Quelle était votre ambition, votre but, lorsque vous avez développé le projet REC ?
REC est né de façon très spontanée. Jaume et moi-même étions en train de travailler sur d’autres films, mais on fantasmait sur l’idée de faire un film à très petit budget, qu’on pourrait tourner très vite, presque en secret, avec une très petite équipe; l’idée nous emballait et on a fini par la réaliser.

Pourquoi avoir décidé de coréaliser REC avec Jaume Balaguero ? Que tirez-vous de cette expérience ?
On n’a jamais pris la décision de co-réaliser. Tout a été très naturel; on aimait la façon dont tout se déroulait et notre manière de voir les choses, avec tellement d’improvisation, avec un style frôlant le reportage, ça nous a semblé une bonne idée d’être ensemble pendant tout le processus. Jaume est non seulement un très bon ami, c’est aussi un de mes metteurs en scène espagnols préférés, et c’était un honneur de collaborer avec lui ; je pense que le film est le résultat de notre communication; si l’un de nous l’avait tout fait seul le résultat aurait été très différent.

Comment vous êtes vous répartis les tâches au niveau de la réalisation avec Jaume Balaguero sur REC ? Avez-vous procédé de la même manière sur REC 2 ?
Comme je te le dis, nous n’avons jamais rien réparti; on était là tout le temps, comme des enfants qui jouent, apportant des idées, on s’amusait avec un film qui, selon nous, n’allait jamais sortir en salle, une sorte de caprice qui sortirait directement en DVD ou quelque chose du genre ; c’était une expérimentation.
REC2 était différent, c’était la suite d’un succès. Au début on voulait la diviser en deux, faire deux films et tourner chacun des deux une des deux histoires, mais pour différentes raisons on a fini par co-réaliser à nouveau.

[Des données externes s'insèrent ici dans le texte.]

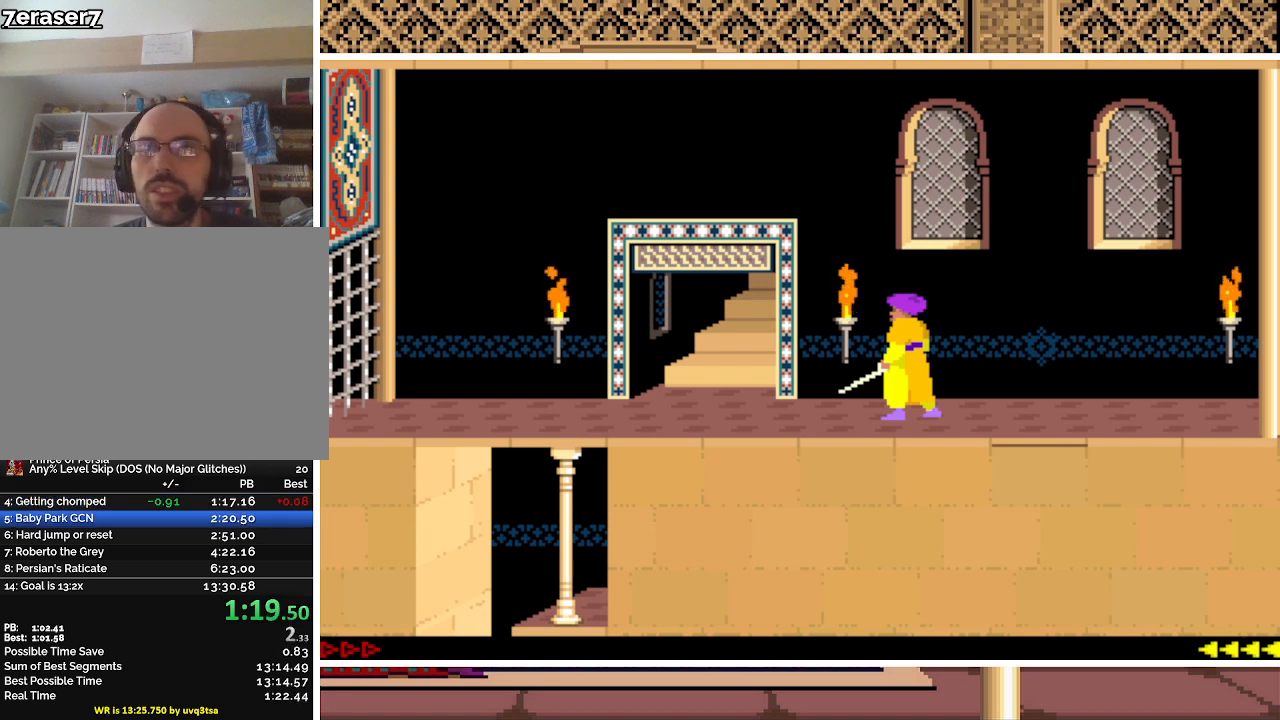
{"keys": ["left"], "events": []}
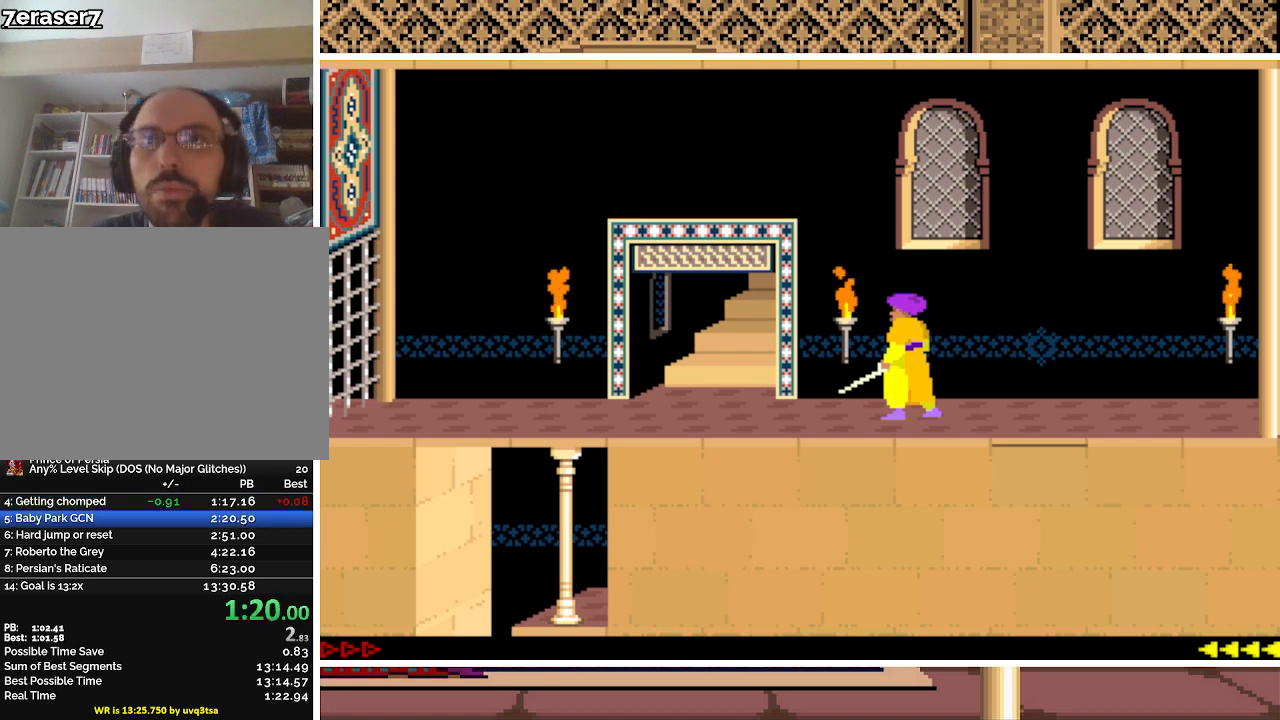
{"keys": ["left"], "events": []}
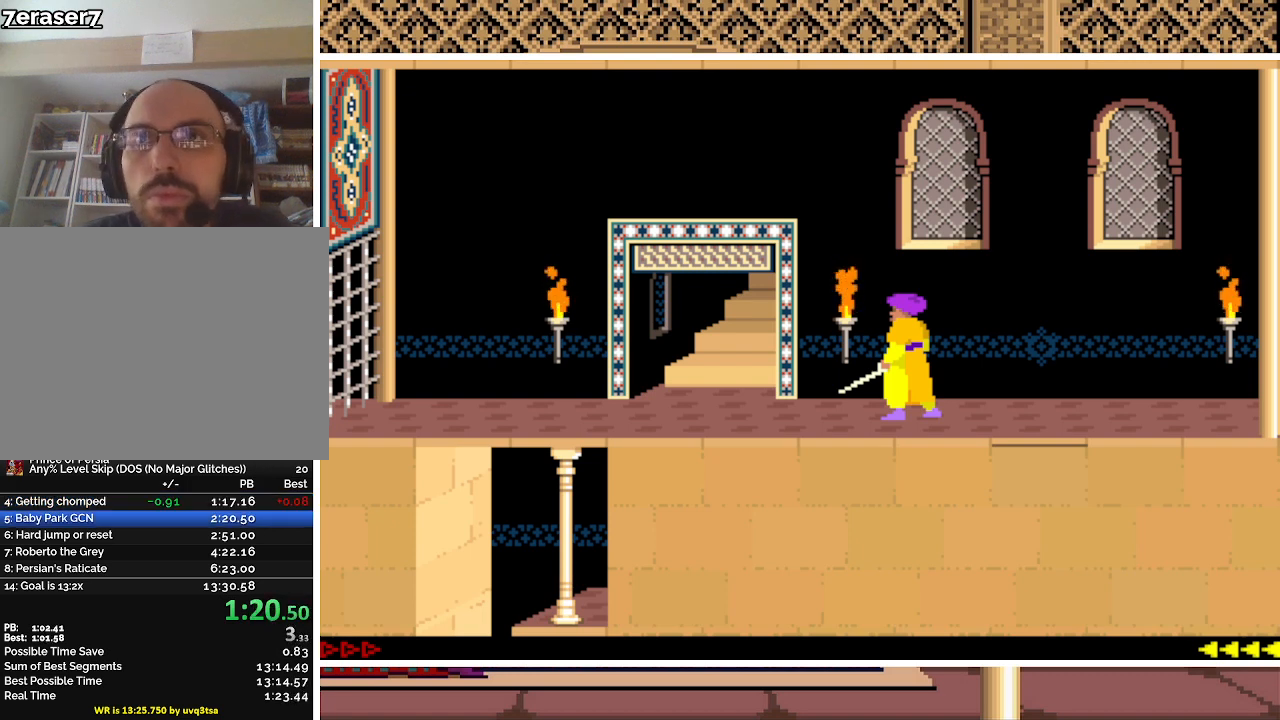
{"keys": ["left"], "events": []}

Quels sont votre meilleur et votre pire souvenir de ces deux tournages ?
Je n’ai pas de mauvais souvenirs. J’ai plus d’affection pour le premier, car, en réalité, on a retrouvé l’esprit de l’époque où on tournait des courts-métrages, tout était très sauvage, très underground. Je me souviendrais toujours du moment où on a écrit la fin, deux jours avant son tournage, la fille Medeiros était un homme moustachu. On a décidé de tout changer et on a inventé l’histoire de la fille possédée. Cette liberté et ce manque de préjugés a donné au film un esprit tout à fait unique.

Qu’est ce qui vous a donné envie de choisir Manuela Velasco qui était animatrice télé et pas vraiment comédienne à la base ?
Parce que, grâce à ses années de travail à la télévision, elle a assimilé son rôle de journaliste et parce qu’elle avait également une solide formation d’actrice. Elle était parfaite pour ce rôle. C’est ma femme qui a eu l’idée, elle l’a vue dans une émission de musique qu’elle présentait et elle m’a dit : “elle serait parfaite”. Et, comme presque toujours, elle a eu raison.

Quelle à été votre réaction suite au succès de REC ? Suite à la demande (très rapide) d’un remake de la part des Etats-Unis ? Et quel est votre point de vue sur ce remake ?
Tout ce qui est arrivé à été très fort. De nos jours, il semblerait qu’un remake est
un gage de qualité qui donne du prestige et qui aide également à la diffusion du film original, ça donne de la notoriété. On a été surpris de voir que tout s’est passé tellement vite. En fait, on l’a appris par internet.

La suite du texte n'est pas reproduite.